When bridging two interfaces (i.e. TAP and bridge) together, they are logically one, so as long as the interfaces support mcast, it will be transparent.
When bridging network interfaces, they become essentially logically the same network. Using OpenVPN tap tunnel allows remote network to also join the same L2 network elsewhere, but because L2 is chatty, there will be non-stop traffic going in and out of the OpenVPN tunnel, due to all the L2 activities, like ARP, IGMP requests traffic, etc.
At the remote tunnel end, you will essentially have two separate networks and likely two or more bridges.
In the above L2 bridged scenario, smcroute should not be required.
Given I have found instructions for both L2 tunnels, L2TPv3 and OpenVPN/TAP, I will try the L2 bridge option. Do either of you have a preference? Based on the instruction set, is one more current and will have less issues with newer builds of openwrt? Or any other considerations?

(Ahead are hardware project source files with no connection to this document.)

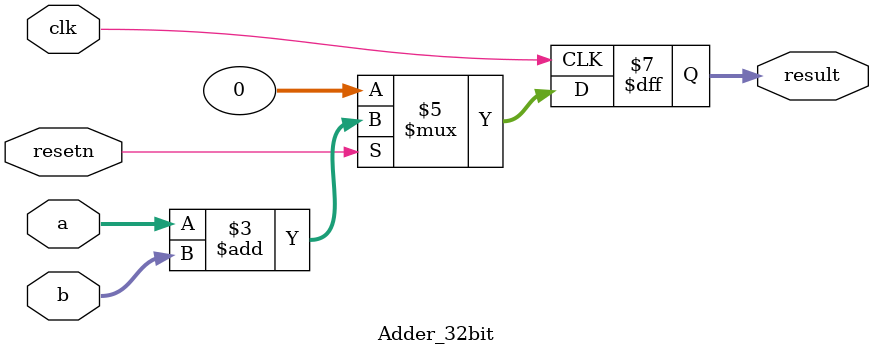
<source format=sv>
`timescale 1ns / 1ps


module Adder_32bit(
    input [31:0] a,
    input [31:0] b,
    output reg [31:0] result,
    input clk,
    input resetn
    );
    always_ff @ (posedge clk) begin
        if (!resetn) begin
            result  <= 32'h00000000;
        end else begin
            result = a + b;
        end
    end
endmodule

</source>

@thema5on : I really admire your courage and I guess you might be one of the few persons ever to multicast this way over an OpenWRT VPN. Myself I worked 25 years as multicast developer and I must admit: it is not a simple protocol but an amazing (perhaps only) good one for things like, for example, live video and stock exchange information distribution. Getting multicast to work in any specific requirement is a challenge (beginning with understanding IGMP and multicast routing protocol aspects), certainly on DIY consumer equipment. But, I have a lot of confidence in open source software and its developers, especially OpenWRT, which/who never disappointed me to fulfill the, agreed, modest requirements ever I needed (like LAN multicasting DVB input with VLC or replacing provider gateway with OpenWRT including IP multicast TV). Again, each setup is a potential specific different challenge and I wish you good luck.